As salas de reunião foram colocadas junto à recepção - a entrada é uma porta de correr automática, de vidro transparente. Dela parte o piso de mármore branco piguês, até o pé do balcão, onde fica também o sistema de iluminação Line Light, desenvolvido para prateleiras, sancas, detalhes de arquitetura e marcenaria com lâmpadas xenon de longa durabilidade (frost 5 W).

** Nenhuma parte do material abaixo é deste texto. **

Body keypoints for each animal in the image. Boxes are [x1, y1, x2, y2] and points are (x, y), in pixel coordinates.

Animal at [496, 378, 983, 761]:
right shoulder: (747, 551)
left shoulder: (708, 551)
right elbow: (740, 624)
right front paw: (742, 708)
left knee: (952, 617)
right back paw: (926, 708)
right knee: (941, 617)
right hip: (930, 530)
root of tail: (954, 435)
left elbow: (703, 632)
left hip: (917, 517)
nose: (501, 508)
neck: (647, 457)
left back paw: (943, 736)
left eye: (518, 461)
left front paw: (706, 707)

Atrás do balcão, outro vidro transparente, só que dessa vez com o logotipo do banco. "Nessa área mais nobre, o forro modular é de madeira, e a iluminação, diferenciada, com pontos no piso e no forro", mostra o arquiteto. "Apesar de enclausurada, a recepção não fica escura, porque em todo seu contorno estão as divisórias das salas de reunião, envidraçadas, que conduzem a luz natural."

Acústica e iluminação
O conforto ambiental foi outro critério de grande importância no projeto - e a acústica, o principal ponto considerado. O fato de os três andares serem abertos, com poucas divisões, exigiu que o ruído do ambiente de trabalho fosse minimizado: em todo escritório usou-se o carpete nos pisos, além de forro modular em fibra mineral acústica de índice de absorção NRC 90 (o mais alto).

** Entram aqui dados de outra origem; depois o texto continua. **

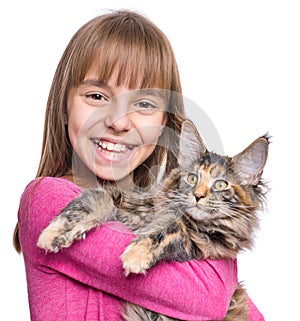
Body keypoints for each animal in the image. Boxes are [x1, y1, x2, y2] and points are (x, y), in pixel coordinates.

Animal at [37, 120, 270, 320]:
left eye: (221, 184)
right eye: (192, 178)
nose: (198, 195)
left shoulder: (202, 245)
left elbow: (171, 228)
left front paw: (136, 254)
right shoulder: (124, 201)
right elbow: (91, 201)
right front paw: (55, 233)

Toda área de circulação junto ao core (elevadores, hall, sanitários e serviços, como café, equipamentos de impressão e arquivos) foi demarcada com um piso em PVC madeirado de bom desempenho acústico. Assim como o carpete, o PVC foi aplicado diretamente sobre o piso elevado já pré-existente no andar. Para complementar a eficiência acústica dos ambientes, o miolo das divisórias foi preenchido com lã de rocha.

Para que a luz natural pudesse ser aproveitada igualmente por todos os funcionários presentes, bancadas foram dispostas perpendicularmente à fachada de vidro. Além disso, o Eldorado Tower possui um padrão para cor e intensidade da iluminação artificial interna da fachada: a sanca deveria dispor lâmpadas T5 de 28 W, com intensidade de cor 3.000 K. A Edo Rocha também teve de seguir o padrão imposto para cortinas: a rolô motorizada (Uniflex), com tecido silver screen, em sistema de automação integrado ao edifício. "O prédio segue conceito de arquitetura "green building", segundo o qual persianas abrem e fecham respeitando o melhor aproveitamento da luz natural e não podem ser acionadas pelos usuários dos andares", explica Edo Rocha.

OPEN ADMINISTRATION
The project for occupying the 13th, 17th and 20th floors in Eldorado Tower, a green building in São Paulo, follows the standard studied by Edo Rocha Espaços Corporativos for all the Unibanco buildings, adapting it to the recently finished tower. One of the interior architecture project starting points are the workstations, which follow the international trend in which the distribution of workstations in open spaces seeks to provide visual integration among the collaborating teams. The key concept was transparency and taking the maximum possible advantage of natural lighting from the building facade's glass skin. "Only in spaces where privacy was strictly needed, such as for the work of specific teams in human resources or meeting rooms, the option was for floor to ceiling partitions", explains Edo Rocha. Another point considered was the acoustic comfort. The fact that the three floors are open, with only a few partitions, required a reduction in the work environment noise: carpeting was used in the entire office floors, in addition to an acoustic mineral fiber modular ceiling with a noise absorption index of NRC 90 (the highest).